**TASK INPUT**
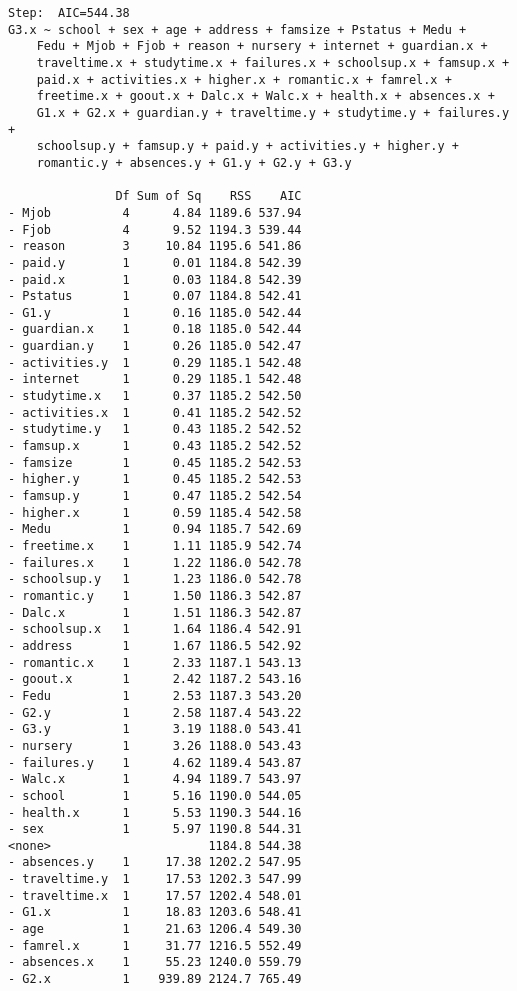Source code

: \documentclass[11pt]{article}
\begin{document}
\begin{enumerate}
\begin{verbatim}
Step:  AIC=544.38
G3.x ~ school + sex + age + address + famsize + Pstatus + Medu + 
    Fedu + Mjob + Fjob + reason + nursery + internet + guardian.x + 
    traveltime.x + studytime.x + failures.x + schoolsup.x + famsup.x + 
    paid.x + activities.x + higher.x + romantic.x + famrel.x + 
    freetime.x + goout.x + Dalc.x + Walc.x + health.x + absences.x + 
    G1.x + G2.x + guardian.y + traveltime.y + studytime.y + failures.y + 
    schoolsup.y + famsup.y + paid.y + activities.y + higher.y + 
    romantic.y + absences.y + G1.y + G2.y + G3.y

               Df Sum of Sq    RSS    AIC
- Mjob          4      4.84 1189.6 537.94
- Fjob          4      9.52 1194.3 539.44
- reason        3     10.84 1195.6 541.86
- paid.y        1      0.01 1184.8 542.39
- paid.x        1      0.03 1184.8 542.39
- Pstatus       1      0.07 1184.8 542.41
- G1.y          1      0.16 1185.0 542.44
- guardian.x    1      0.18 1185.0 542.44
- guardian.y    1      0.26 1185.0 542.47
- activities.y  1      0.29 1185.1 542.48
- internet      1      0.29 1185.1 542.48
- studytime.x   1      0.37 1185.2 542.50
- activities.x  1      0.41 1185.2 542.52
- studytime.y   1      0.43 1185.2 542.52
- famsup.x      1      0.43 1185.2 542.52
- famsize       1      0.45 1185.2 542.53
- higher.y      1      0.45 1185.2 542.53
- famsup.y      1      0.47 1185.2 542.54
- higher.x      1      0.59 1185.4 542.58
- Medu          1      0.94 1185.7 542.69
- freetime.x    1      1.11 1185.9 542.74
- failures.x    1      1.22 1186.0 542.78
- schoolsup.y   1      1.23 1186.0 542.78
- romantic.y    1      1.50 1186.3 542.87
- Dalc.x        1      1.51 1186.3 542.87
- schoolsup.x   1      1.64 1186.4 542.91
- address       1      1.67 1186.5 542.92
- romantic.x    1      2.33 1187.1 543.13
- goout.x       1      2.42 1187.2 543.16
- Fedu          1      2.53 1187.3 543.20
- G2.y          1      2.58 1187.4 543.22
- G3.y          1      3.19 1188.0 543.41
- nursery       1      3.26 1188.0 543.43
- failures.y    1      4.62 1189.4 543.87
- Walc.x        1      4.94 1189.7 543.97
- school        1      5.16 1190.0 544.05
- health.x      1      5.53 1190.3 544.16
- sex           1      5.97 1190.8 544.31
<none>                      1184.8 544.38
- absences.y    1     17.38 1202.2 547.95
- traveltime.y  1     17.53 1202.3 547.99
- traveltime.x  1     17.57 1202.4 548.01
- G1.x          1     18.83 1203.6 548.41
- age           1     21.63 1206.4 549.30
- famrel.x      1     31.77 1216.5 552.49
- absences.x    1     55.23 1240.0 559.79
- G2.x          1    939.89 2124.7 765.49


\end{verbatim}
\end{enumerate}
\end{document}
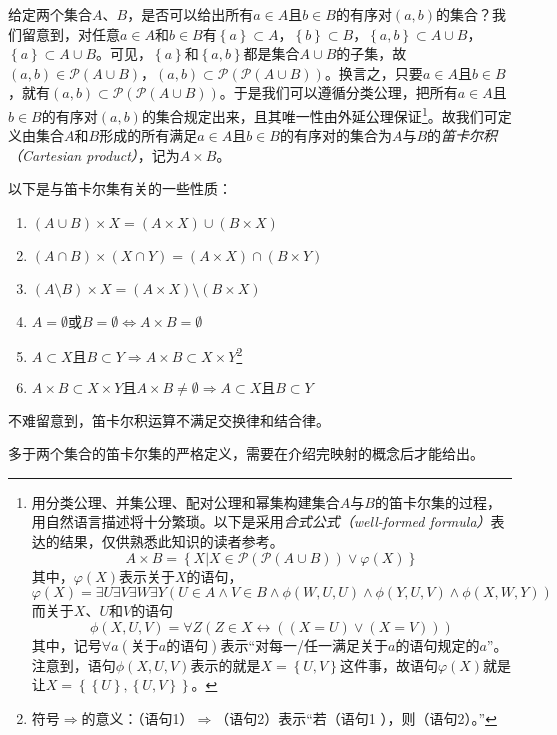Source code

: \documentclass[../main.tex]{subfiles}
\begin{document}
给定两个集合$A$、$B$，是否可以给出所有$a\in A$且$b\in B$的有序对$\left(a,b\right)$的集合？我们留意到，对任意$a\in A$和$b\in B$有$\left\{a\right\}\subset A$，$\left\{b\right\}\subset B$，$\left\{a,b\right\}\subset A\cup B$，$\left\{a\right\}\subset A\cup B$。可见，$\left\{a\right\}$和$\left\{a,b\right\}$都是集合$A\cup B$的子集，故$\left(a,b\right)\in\mathcal{P}\left(A\cup B\right)$，$\left(a,b\right)\subset\mathcal{P}\left(\mathcal{P}\left(A\cup B\right)\right)$。换言之，只要$a\in A$且$b\in B$，就有$\left(a,b\right)\subset\mathcal{P}\left(\mathcal{P}\left(A\cup B\right)\right)$。于是我们可以遵循分类公理，把所有$a\in A$且$b\in B$的有序对$\left(a,b\right)$的集合规定出来，且其唯一性由外延公理保证\footnote{
    用分类公理、并集公理、配对公理和幂集构建集合$A$与$B$的笛卡尔集的过程，用自然语言描述将十分繁琐。以下是采用\emph{合式公式（well-formed formula）}表达的结果，仅供熟悉此知识的读者参考。
    \[A\times B=\left\{X|X\in\mathcal{P}\left(\mathcal{P}\left(A\cup B\right)\right)\vee\varphi\left(X\right)\right\}
    \]
    其中，$\varphi\left(X\right)$表示关于$X$的语句，
    \[
        \varphi\left(X\right)=\exists U\exists V\exists W \exists Y\left(U\in A \wedge V\in B\wedge \phi\left(W,U,U\right)\wedge\phi\left(Y,U,V\right)\wedge\phi\left(X,W,Y\right)\right)
    \]
    而关于$X$、$U$和$V$的语句
    \[
        \phi\left(X,U,V\right)=\forall Z\left(Z\in X\leftrightarrow\left(\left(X=U\right)\vee\left(X=V\right)\right)\right)
    \]
    其中，记号$\forall a\left(\text{关于$a$的语句}\right)$表示“对每一/任一满足关于$a$的语句规定的$a$”。注意到，语句$\phi\left(X,U,V\right)$表示的就是$X=\left\{U,V\right\}$这件事，故语句$\varphi\left(X\right)$就是让$X=\left\{\left\{U\right\},\left\{U,V\right\}\right\}$。
}。故我们可定义由集合$A$和$B$形成的所有满足$a\in A$且$b\in B$的有序对的集合为$A$与$B$的\emph{笛卡尔积（Cartesian product）}，记为$A\times B$。

以下是与笛卡尔集有关的一些性质：
\begin{enumerate}
    \item $\left(A\cup B\right)\times X=\left(A\times X\right)\cup\left(B\times X\right)$
    \item $\left(A\cap B\right)\times \left(X\cap Y\right)=\left(A\times X\right)\cap\left(B\times Y\right)$
    \item $\left(A\setminus B\right)\times X=\left(A\times X\right)\setminus \left(B\times X\right)$
    \item $A=\emptyset\text{或}B=\emptyset\Leftrightarrow A\times B=\emptyset$
    \item $A\subset X\text{且}B\subset Y\Rightarrow A\times B\subset X\times Y$\footnote{符号$\Rightarrow$的意义：（语句1）$\Rightarrow$（语句2）表示“若（语句1 ），则（语句2）。”}
    \item $A\times B\subset X\times Y\text{且}A\times B\neq\emptyset\Rightarrow A\subset X\text{且}B\subset Y$
\end{enumerate}

不难留意到，笛卡尔积运算不满足交换律和结合律。

多于两个集合的笛卡尔集的严格定义，需要在介绍完映射的概念后才能给出。

\end{document}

**ASSIGNED TASK**
For the material above, the answer must be only the number of lines holding the word "internet".

**RESPONSE AREA**
2